> _WHAT IS EXPECTED_
Render each line of the items below as one string in a JSON list, and skip the blank lines.

> _DATA RECORDS_
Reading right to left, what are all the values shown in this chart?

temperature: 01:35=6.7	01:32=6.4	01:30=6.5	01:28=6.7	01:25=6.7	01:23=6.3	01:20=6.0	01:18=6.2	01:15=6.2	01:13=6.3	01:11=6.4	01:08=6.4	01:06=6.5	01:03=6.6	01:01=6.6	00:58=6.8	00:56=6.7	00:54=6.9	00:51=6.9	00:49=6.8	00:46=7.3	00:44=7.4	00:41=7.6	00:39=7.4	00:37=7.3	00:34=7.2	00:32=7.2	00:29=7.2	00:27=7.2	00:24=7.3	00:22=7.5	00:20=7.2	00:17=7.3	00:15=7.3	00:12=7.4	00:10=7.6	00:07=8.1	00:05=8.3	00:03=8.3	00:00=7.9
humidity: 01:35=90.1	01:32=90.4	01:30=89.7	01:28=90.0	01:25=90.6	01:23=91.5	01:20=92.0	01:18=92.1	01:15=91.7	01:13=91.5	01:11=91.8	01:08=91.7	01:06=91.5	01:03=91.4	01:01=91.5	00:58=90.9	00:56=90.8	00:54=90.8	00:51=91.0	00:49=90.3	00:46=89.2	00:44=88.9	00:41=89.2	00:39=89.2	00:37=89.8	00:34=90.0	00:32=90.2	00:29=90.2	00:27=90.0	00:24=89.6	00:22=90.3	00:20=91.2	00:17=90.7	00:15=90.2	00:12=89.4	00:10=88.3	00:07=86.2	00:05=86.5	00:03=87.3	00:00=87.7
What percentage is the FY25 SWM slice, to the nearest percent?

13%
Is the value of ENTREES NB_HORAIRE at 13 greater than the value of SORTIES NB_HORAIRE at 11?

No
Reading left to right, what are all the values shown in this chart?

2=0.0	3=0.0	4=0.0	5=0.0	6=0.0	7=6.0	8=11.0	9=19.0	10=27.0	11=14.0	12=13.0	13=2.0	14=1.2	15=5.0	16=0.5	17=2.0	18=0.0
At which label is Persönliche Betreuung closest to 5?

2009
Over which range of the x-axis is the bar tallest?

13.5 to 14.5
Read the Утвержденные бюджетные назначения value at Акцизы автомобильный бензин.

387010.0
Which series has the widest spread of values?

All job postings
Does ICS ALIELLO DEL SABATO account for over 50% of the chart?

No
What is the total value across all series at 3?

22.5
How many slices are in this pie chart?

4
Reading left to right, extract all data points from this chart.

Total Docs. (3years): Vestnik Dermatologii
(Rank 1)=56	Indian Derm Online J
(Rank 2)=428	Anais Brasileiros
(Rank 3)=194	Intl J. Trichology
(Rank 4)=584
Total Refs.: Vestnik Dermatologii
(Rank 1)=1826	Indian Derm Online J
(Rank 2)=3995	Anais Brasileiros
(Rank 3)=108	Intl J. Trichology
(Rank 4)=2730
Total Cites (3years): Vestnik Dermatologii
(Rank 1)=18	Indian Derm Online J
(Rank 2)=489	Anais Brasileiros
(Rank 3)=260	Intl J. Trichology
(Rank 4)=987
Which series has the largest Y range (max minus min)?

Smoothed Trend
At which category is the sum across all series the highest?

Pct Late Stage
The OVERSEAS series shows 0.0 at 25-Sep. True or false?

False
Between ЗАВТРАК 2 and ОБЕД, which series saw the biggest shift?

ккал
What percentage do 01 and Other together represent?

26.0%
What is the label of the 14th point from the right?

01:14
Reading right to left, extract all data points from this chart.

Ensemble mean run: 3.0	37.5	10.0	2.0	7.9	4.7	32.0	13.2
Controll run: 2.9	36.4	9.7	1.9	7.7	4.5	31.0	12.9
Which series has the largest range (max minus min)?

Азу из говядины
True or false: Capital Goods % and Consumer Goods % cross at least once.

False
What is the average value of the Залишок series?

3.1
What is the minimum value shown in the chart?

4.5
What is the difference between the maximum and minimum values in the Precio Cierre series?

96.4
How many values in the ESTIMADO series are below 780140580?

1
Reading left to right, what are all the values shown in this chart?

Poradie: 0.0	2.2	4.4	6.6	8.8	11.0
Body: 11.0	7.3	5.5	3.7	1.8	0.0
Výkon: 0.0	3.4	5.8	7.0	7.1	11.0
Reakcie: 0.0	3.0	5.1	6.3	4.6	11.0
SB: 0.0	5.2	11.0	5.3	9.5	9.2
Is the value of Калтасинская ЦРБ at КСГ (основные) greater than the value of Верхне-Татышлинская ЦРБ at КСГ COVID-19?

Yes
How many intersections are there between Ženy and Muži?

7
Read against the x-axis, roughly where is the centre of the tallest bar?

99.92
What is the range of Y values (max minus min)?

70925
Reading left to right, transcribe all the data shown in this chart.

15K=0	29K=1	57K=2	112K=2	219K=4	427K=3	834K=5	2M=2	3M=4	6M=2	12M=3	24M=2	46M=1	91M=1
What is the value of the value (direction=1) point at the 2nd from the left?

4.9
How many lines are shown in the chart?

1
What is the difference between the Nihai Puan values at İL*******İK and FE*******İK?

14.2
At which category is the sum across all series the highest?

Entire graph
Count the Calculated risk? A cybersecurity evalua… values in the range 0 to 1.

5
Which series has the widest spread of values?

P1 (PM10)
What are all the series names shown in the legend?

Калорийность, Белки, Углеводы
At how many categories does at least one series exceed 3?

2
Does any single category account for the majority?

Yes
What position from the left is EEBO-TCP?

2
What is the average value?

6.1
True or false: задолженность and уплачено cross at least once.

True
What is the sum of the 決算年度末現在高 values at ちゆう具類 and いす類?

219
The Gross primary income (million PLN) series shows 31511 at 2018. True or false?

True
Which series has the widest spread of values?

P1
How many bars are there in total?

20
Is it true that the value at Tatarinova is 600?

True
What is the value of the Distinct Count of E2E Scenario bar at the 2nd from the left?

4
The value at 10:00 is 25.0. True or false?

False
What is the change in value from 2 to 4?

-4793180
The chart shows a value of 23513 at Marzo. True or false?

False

> _RESPONSE TO THE TASK_
[
  "Reading right to left, what are all the values shown in this chart?",
  "temperature: 01:35=6.7\t01:32=6.4\t01:30=6.5\t01:28=6.7\t01:25=6.7\t01:23=6.3\t01:20=6.0\t01:18=6.2\t01:15=6.2\t01:13=6.3\t01:11=6.4\t01:08=6.4\t01:06=6.5\t01:03=6.6\t01:01=6.6\t00:58=6.8\t00:56=6.7\t00:54=6.9\t00:51=6.9\t00:49=6.8\t00:46=7.3\t00:44=7.4\t00:41=7.6\t00:39=7.4\t00:37=7.3\t00:34=7.2\t00:32=7.2\t00:29=7.2\t00:27=7.2\t00:24=7.3\t00:22=7.5\t00:20=7.2\t00:17=7.3\t00:15=7.3\t00:12=7.4\t00:10=7.6\t00:07=8.1\t00:05=8.3\t00:03=8.3\t00:00=7.9",
  "humidity: 01:35=90.1\t01:32=90.4\t01:30=89.7\t01:28=90.0\t01:25=90.6\t01:23=91.5\t01:20=92.0\t01:18=92.1\t01:15=91.7\t01:13=91.5\t01:11=91.8\t01:08=91.7\t01:06=91.5\t01:03=91.4\t01:01=91.5\t00:58=90.9\t00:56=90.8\t00:54=90.8\t00:51=91.0\t00:49=90.3\t00:46=89.2\t00:44=88.9\t00:41=89.2\t00:39=89.2\t00:37=89.8\t00:34=90.0\t00:32=90.2\t00:29=90.2\t00:27=90.0\t00:24=89.6\t00:22=90.3\t00:20=91.2\t00:17=90.7\t00:15=90.2\t00:12=89.4\t00:10=88.3\t00:07=86.2\t00:05=86.5\t00:03=87.3\t00:00=87.7",
  "What percentage is the FY25 SWM slice, to the nearest percent?",
  "13%",
  "Is the value of ENTREES NB_HORAIRE at 13 greater than the value of SORTIES NB_HORAIRE at 11?",
  "No",
  "Reading left to right, what are all the values shown in this chart?",
  "2=0.0\t3=0.0\t4=0.0\t5=0.0\t6=0.0\t7=6.0\t8=11.0\t9=19.0\t10=27.0\t11=14.0\t12=13.0\t13=2.0\t14=1.2\t15=5.0\t16=0.5\t17=2.0\t18=0.0",
  "At which label is Persönliche Betreuung closest to 5?",
  "2009",
  "Over which range of the x-axis is the bar tallest?",
  "13.5 to 14.5",
  "Read the Утвержденные бюджетные назначения value at Акцизы автомобильный бензин.",
  "387010.0",
  "Which series has the widest spread of values?",
  "All job postings",
  "Does ICS ALIELLO DEL SABATO account for over 50% of the chart?",
  "No",
  "What is the total value across all series at 3?",
  "22.5",
  "How many slices are in this pie chart?",
  "4",
  "Reading left to right, extract all data points from this chart.",
  "Total Docs. (3years): Vestnik Dermatologii",
  "(Rank 1)=56\tIndian Derm Online J",
  "(Rank 2)=428\tAnais Brasileiros",
  "(Rank 3)=194\tIntl J. Trichology",
  "(Rank 4)=584",
  "Total Refs.: Vestnik Dermatologii",
  "(Rank 1)=1826\tIndian Derm Online J",
  "(Rank 2)=3995\tAnais Brasileiros",
  "(Rank 3)=108\tIntl J. Trichology",
  "(Rank 4)=2730",
  "Total Cites (3years): Vestnik Dermatologii",
  "(Rank 1)=18\tIndian Derm Online J",
  "(Rank 2)=489\tAnais Brasileiros",
  "(Rank 3)=260\tIntl J. Trichology",
  "(Rank 4)=987",
  "Which series has the largest Y range (max minus min)?",
  "Smoothed Trend",
  "At which category is the sum across all series the highest?",
  "Pct Late Stage",
  "The OVERSEAS series shows 0.0 at 25-Sep. True or false?",
  "False",
  "Between ЗАВТРАК 2 and ОБЕД, which series saw the biggest shift?",
  "ккал",
  "What percentage do 01 and Other together represent?",
  "26.0%",
  "What is the label of the 14th point from the right?",
  "01:14",
  "Reading right to left, extract all data points from this chart.",
  "Ensemble mean run: 3.0\t37.5\t10.0\t2.0\t7.9\t4.7\t32.0\t13.2",
  "Controll run: 2.9\t36.4\t9.7\t1.9\t7.7\t4.5\t31.0\t12.9",
  "Which series has the largest range (max minus min)?",
  "Азу из говядины",
  "True or false: Capital Goods % and Consumer Goods % cross at least once.",
  "False",
  "What is the average value of the Залишок series?",
  "3.1",
  "What is the minimum value shown in the chart?",
  "4.5",
  "What is the difference between the maximum and minimum values in the Precio Cierre series?",
  "96.4",
  "How many values in the ESTIMADO series are below 780140580?",
  "1",
  "Reading left to right, what are all the values shown in this chart?",
  "Poradie: 0.0\t2.2\t4.4\t6.6\t8.8\t11.0",
  "Body: 11.0\t7.3\t5.5\t3.7\t1.8\t0.0",
  "Výkon: 0.0\t3.4\t5.8\t7.0\t7.1\t11.0",
  "Reakcie: 0.0\t3.0\t5.1\t6.3\t4.6\t11.0",
  "SB: 0.0\t5.2\t11.0\t5.3\t9.5\t9.2",
  "Is the value of Калтасинская ЦРБ at КСГ (основные) greater than the value of Верхне-Татышлинская ЦРБ at КСГ COVID-19?",
  "Yes",
  "How many intersections are there between Ženy and Muži?",
  "7",
  "Read against the x-axis, roughly where is the centre of the tallest bar?",
  "99.92",
  "What is the range of Y values (max minus min)?",
  "70925",
  "Reading left to right, transcribe all the data shown in this chart.",
  "15K=0\t29K=1\t57K=2\t112K=2\t219K=4\t427K=3\t834K=5\t2M=2\t3M=4\t6M=2\t12M=3\t24M=2\t46M=1\t91M=1",
  "What is the value of the value (direction=1) point at the 2nd from the left?",
  "4.9",
  "How many lines are shown in the chart?",
  "1",
  "What is the difference between the Nihai Puan values at İL*******İK and FE*******İK?",
  "14.2",
  "At which category is the sum across all series the highest?",
  "Entire graph",
  "Count the Calculated risk? A cybersecurity evalua… values in the range 0 to 1.",
  "5",
  "Which series has the widest spread of values?",
  "P1 (PM10)",
  "What are all the series names shown in the legend?",
  "Калорийность, Белки, Углеводы",
  "At how many categories does at least one series exceed 3?",
  "2",
  "Does any single category account for the majority?",
  "Yes",
  "What position from the left is EEBO-TCP?",
  "2",
  "What is the average value?",
  "6.1",
  "True or false: задолженность and уплачено cross at least once.",
  "True",
  "What is the sum of the 決算年度末現在高 values at ちゆう具類 and いす類?",
  "219",
  "The Gross primary income (million PLN) series shows 31511 at 2018. True or false?",
  "True",
  "Which series has the widest spread of values?",
  "P1",
  "How many bars are there in total?",
  "20",
  "Is it true that the value at Tatarinova is 600?",
  "True",
  "What is the value of the Distinct Count of E2E Scenario bar at the 2nd from the left?",
  "4",
  "The value at 10:00 is 25.0. True or false?",
  "False",
  "What is the change in value from 2 to 4?",
  "-4793180",
  "The chart shows a value of 23513 at Marzo. True or false?",
  "False"
]